To give an example of something that recently has actually helped me somewhat: Whenever I now derive an intermediate result, I write big boxes around it, with a big dense filled circle in the corner, in order to signify that it is an important result. This somewhat declutters my mind, because I no longer have to wade through all the intermediate steps, looking for the important stuff.
ps. I hope this question is not too general or subjective. I know that subjective questions are not the purpose of math.stackexchange, but I thought: there certainly are some objective principles behind what kind of habits work and don't work. And I wouldn't be surprised if I'm not the only one who could benefit.
Thank you for all the great answers! Many of these are actually things I will immediately apply.

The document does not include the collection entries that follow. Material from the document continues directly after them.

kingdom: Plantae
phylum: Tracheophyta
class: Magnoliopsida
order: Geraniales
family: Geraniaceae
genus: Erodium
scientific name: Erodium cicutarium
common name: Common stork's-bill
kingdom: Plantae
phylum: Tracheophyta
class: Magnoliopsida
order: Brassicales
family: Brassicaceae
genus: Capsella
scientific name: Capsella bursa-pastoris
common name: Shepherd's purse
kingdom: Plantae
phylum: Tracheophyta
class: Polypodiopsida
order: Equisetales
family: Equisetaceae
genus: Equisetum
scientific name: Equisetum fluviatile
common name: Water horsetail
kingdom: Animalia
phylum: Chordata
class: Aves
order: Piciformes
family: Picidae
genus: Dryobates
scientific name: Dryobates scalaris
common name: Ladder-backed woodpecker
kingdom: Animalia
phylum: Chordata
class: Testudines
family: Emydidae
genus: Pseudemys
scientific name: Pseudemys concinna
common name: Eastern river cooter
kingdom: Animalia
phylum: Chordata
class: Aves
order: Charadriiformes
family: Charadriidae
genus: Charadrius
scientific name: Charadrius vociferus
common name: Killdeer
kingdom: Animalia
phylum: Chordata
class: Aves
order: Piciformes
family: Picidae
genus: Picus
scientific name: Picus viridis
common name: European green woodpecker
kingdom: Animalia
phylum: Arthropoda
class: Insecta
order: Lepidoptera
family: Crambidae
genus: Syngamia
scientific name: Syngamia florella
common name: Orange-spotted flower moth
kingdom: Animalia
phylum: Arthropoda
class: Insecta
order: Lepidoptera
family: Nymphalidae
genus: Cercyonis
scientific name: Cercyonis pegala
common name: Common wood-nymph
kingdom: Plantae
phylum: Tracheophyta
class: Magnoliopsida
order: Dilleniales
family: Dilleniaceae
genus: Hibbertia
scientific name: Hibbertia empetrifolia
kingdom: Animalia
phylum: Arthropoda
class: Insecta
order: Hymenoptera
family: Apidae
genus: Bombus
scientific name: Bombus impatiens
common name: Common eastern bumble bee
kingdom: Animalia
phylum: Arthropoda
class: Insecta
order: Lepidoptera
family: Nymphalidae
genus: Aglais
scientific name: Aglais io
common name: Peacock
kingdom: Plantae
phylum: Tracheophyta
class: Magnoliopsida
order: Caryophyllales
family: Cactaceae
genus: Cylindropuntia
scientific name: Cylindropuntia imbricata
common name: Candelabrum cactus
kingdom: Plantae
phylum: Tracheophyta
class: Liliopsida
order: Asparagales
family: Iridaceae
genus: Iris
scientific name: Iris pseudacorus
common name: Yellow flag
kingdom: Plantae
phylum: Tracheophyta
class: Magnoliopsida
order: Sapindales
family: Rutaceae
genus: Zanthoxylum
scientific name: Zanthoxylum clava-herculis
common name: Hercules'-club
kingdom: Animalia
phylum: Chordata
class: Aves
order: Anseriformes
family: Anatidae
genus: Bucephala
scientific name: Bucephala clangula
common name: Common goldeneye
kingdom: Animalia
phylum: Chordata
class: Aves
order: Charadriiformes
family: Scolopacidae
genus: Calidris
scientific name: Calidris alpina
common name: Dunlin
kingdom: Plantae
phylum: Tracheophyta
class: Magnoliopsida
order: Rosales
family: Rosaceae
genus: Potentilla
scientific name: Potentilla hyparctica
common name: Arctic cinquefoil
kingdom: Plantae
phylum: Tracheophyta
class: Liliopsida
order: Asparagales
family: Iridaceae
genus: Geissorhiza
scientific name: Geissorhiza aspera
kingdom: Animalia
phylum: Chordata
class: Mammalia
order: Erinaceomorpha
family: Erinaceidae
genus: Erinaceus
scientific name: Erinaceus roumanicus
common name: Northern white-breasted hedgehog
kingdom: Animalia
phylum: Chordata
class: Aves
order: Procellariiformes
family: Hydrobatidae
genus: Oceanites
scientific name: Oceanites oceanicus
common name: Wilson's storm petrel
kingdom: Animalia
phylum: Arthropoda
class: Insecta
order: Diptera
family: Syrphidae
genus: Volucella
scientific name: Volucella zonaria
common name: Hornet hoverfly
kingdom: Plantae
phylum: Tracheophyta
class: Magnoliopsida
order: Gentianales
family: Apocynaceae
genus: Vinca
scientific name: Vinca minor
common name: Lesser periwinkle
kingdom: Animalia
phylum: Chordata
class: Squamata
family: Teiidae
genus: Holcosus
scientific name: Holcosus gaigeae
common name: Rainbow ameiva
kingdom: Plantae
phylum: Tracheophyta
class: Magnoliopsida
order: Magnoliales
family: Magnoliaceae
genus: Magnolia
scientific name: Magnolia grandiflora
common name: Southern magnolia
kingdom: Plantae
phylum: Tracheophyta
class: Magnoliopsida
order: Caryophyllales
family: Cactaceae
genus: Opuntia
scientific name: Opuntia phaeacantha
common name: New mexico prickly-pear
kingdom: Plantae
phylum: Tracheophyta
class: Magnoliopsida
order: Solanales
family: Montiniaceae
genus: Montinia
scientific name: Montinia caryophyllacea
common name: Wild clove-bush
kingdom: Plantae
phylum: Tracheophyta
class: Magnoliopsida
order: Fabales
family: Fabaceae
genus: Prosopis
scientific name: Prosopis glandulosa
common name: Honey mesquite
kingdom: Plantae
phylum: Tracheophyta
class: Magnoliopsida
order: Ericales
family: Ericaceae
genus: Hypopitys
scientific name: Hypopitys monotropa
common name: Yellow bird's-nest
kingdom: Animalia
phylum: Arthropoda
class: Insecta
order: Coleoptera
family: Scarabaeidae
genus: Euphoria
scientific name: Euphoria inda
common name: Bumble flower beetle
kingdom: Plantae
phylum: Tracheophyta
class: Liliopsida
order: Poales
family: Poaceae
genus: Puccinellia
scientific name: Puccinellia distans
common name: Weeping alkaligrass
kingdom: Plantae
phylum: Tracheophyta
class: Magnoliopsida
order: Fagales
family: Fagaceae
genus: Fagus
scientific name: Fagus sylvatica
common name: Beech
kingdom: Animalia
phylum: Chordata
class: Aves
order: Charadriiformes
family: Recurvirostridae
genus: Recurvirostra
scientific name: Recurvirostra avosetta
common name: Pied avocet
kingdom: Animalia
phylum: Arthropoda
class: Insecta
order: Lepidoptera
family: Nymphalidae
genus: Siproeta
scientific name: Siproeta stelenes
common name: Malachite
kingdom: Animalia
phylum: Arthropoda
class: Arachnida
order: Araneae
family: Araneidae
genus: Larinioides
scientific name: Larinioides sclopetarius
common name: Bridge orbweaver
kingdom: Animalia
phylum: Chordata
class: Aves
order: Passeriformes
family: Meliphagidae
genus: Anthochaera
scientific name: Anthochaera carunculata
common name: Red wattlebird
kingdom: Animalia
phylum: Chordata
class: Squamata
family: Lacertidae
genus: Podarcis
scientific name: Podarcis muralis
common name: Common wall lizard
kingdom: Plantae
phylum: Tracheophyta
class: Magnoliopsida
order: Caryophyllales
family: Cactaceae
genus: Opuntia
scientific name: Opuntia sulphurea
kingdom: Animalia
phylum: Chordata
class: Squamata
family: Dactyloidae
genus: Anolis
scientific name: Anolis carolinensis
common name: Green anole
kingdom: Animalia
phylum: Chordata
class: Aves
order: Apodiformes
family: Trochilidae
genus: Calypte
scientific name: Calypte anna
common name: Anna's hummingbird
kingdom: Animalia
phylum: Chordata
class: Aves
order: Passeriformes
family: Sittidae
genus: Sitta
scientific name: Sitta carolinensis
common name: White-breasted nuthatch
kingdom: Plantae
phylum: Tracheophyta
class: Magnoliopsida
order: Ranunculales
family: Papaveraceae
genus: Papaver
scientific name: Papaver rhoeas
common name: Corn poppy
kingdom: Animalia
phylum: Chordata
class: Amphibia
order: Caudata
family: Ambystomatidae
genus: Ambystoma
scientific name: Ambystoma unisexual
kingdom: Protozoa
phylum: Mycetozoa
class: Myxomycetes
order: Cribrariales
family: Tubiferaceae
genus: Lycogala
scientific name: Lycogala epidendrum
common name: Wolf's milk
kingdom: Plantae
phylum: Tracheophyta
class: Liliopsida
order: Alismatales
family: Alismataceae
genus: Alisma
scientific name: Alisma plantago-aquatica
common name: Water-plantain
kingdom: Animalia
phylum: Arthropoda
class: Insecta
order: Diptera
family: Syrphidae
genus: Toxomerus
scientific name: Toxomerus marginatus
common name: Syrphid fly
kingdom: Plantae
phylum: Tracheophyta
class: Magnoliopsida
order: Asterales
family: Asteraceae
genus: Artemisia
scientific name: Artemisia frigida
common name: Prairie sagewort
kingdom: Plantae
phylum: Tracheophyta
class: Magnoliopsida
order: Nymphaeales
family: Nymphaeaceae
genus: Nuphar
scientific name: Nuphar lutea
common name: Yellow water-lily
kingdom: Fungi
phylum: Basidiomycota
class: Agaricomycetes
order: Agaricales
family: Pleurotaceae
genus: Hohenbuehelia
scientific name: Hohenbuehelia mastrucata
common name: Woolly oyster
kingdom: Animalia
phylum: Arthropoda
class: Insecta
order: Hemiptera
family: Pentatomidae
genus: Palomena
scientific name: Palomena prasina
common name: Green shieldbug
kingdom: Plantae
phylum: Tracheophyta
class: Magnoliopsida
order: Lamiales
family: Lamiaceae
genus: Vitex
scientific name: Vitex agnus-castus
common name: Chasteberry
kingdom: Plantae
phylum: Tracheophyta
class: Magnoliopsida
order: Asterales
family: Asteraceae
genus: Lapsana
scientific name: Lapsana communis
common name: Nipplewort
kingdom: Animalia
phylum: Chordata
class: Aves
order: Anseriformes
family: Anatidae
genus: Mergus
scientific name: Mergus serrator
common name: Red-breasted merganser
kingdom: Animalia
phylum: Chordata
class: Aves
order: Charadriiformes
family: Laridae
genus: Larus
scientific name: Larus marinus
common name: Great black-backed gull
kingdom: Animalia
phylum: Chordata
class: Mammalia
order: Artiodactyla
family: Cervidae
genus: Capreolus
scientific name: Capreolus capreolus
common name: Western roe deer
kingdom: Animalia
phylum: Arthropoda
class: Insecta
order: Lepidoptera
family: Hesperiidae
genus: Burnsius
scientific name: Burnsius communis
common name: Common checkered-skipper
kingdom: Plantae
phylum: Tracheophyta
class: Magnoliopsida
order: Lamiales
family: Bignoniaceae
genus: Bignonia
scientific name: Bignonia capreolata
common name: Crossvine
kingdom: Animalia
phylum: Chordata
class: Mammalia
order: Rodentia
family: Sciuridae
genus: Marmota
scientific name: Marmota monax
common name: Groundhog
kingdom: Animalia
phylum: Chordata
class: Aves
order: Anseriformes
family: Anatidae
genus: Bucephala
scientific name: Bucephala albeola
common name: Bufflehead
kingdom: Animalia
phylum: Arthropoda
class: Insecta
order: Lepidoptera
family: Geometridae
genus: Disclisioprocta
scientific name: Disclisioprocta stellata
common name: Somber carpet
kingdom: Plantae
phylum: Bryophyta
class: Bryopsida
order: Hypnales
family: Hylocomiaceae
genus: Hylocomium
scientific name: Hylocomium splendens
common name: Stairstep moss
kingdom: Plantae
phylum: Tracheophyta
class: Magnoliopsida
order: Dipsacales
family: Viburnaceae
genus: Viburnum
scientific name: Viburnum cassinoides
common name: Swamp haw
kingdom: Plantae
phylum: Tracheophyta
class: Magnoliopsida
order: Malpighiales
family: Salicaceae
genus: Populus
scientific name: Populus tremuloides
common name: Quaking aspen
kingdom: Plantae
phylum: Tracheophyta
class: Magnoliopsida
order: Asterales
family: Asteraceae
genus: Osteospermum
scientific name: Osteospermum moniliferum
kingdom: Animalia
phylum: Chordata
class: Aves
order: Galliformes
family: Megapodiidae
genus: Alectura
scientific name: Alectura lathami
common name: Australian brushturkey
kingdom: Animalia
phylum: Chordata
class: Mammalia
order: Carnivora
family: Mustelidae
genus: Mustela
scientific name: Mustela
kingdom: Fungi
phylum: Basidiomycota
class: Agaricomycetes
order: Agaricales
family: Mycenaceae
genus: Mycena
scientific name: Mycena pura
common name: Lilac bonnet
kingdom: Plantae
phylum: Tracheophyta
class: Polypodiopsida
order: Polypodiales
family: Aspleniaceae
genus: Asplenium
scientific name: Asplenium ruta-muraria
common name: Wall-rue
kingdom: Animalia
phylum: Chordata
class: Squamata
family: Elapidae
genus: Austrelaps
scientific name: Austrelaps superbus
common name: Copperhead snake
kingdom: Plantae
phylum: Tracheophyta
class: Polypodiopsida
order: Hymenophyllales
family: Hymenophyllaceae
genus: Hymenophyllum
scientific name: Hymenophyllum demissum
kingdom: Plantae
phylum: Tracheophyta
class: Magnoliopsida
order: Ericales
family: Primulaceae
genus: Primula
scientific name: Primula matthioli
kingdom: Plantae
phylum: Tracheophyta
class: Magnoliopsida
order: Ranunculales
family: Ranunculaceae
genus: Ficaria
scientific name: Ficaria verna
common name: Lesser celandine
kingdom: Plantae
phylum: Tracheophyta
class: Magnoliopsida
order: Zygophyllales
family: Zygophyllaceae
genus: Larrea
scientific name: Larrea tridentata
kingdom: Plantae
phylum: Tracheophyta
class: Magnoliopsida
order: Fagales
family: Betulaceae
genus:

Here is a suggestion: There is a certain topic that the answers haven't addressed, so maybe someone can address this with another answer:
How, in a very practical sense, do you write down your derivations, and how do they help make you more effective?
For example, do you have two separate pieces of paper for intermediate results and for details?
Are there any specific ways of organizing your derivations on paper, or in notebooks, that help clear your mind?
Do you write everything linearly, from top to bottom of your notebook, or do you go back and forth on your scrap paper, only writing it linearly when you've found the result?
Do you scratch formulae completely if you've made a mistake, and start over, or do you just correct the formulae?
Do you write derivations quickly on a scratchbook, until you've found the final answer, or do you write them neatly from start to finish?